T2K measures the oscillation of beams of accelerator produced muon-neutrinos and muon-antineutrinos to electron-neutrinos and electron anti-neutrinos, respectively, after a 295km flight path across Japan to the Super-K detector. Any difference in the oscillatory behaviour of these matter and antimatter beams gives a measure of the CP violation phase in the mixing matrix connecting the 3 neutrino flavour states (electron-, muon- and tau-) to their mass eigenstates. The phase can take  a value from -180º to 180º, with 0º and 180º being CP conserving. T2K has disfavored almost half of the possible values at the 99.7% (3σ) confidence level, and CP conservation is disfavored at 95% confidence level, indicating that CP symmetry may well be violated in neutrino oscillations.

CP violation is one of the necessary conditions in the early universe proposed by Andrei Sakharov in 1967 to explain the profound puzzle why our present universe is made of matter only.
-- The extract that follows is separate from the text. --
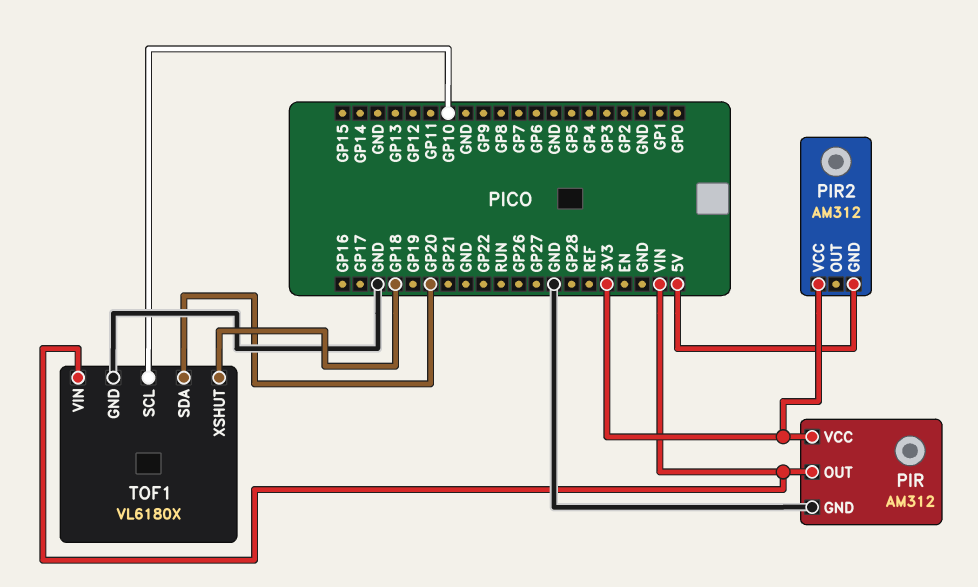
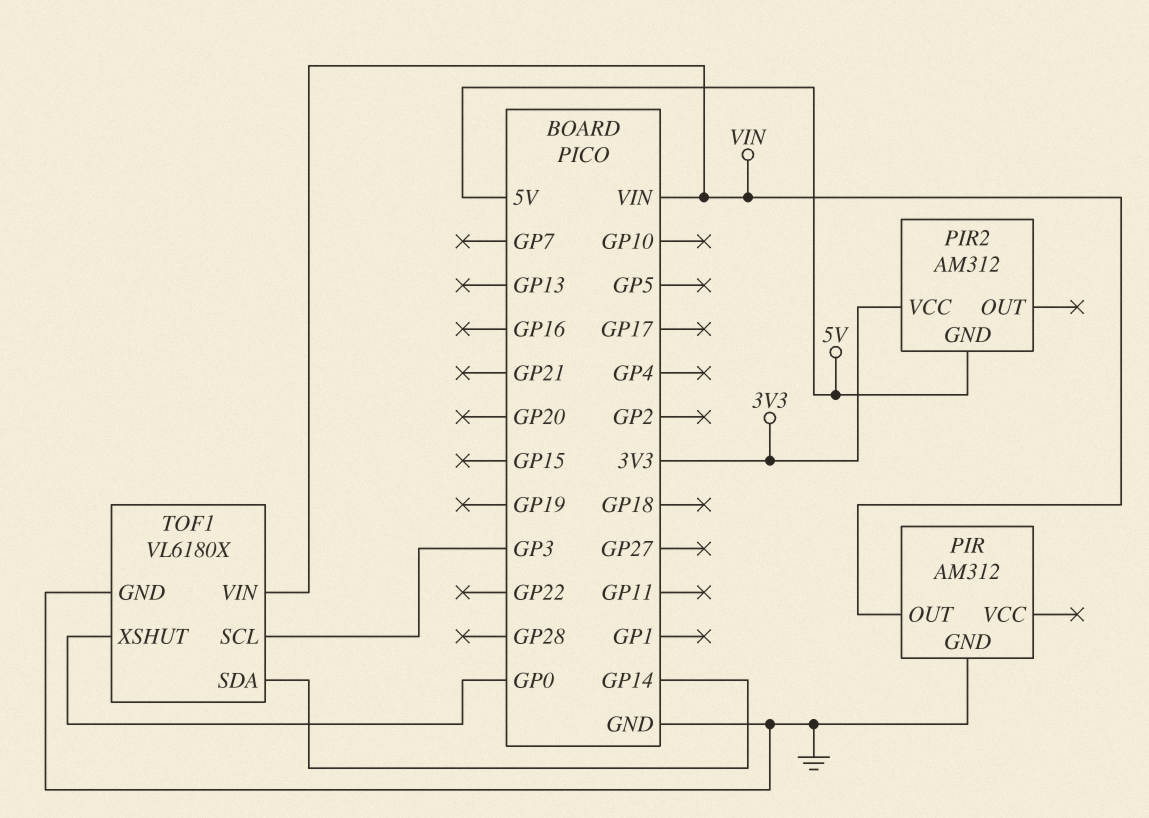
PIR pin VCC: 3V3 -> none
TOF1 pin SCL: GP10 -> GP3
TOF1 pin SDA: GP20 -> GP14
TOF1 pin XSHUT: GP18 -> GP0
The small CP violation already well-measured in the quark sector of the Standard Model of particle physics is insufficient to support this explanation, but perhaps CP violation in the lepton (neutrino) sector will be much larger. Further measurements with the recently approved Hyper-K program in Japan, which involves upgraded beam power, new detectors near the neutrino production target and a gigantic new detector at the 295km site, and the future DUNE program at Fermilab should definitively answer this question.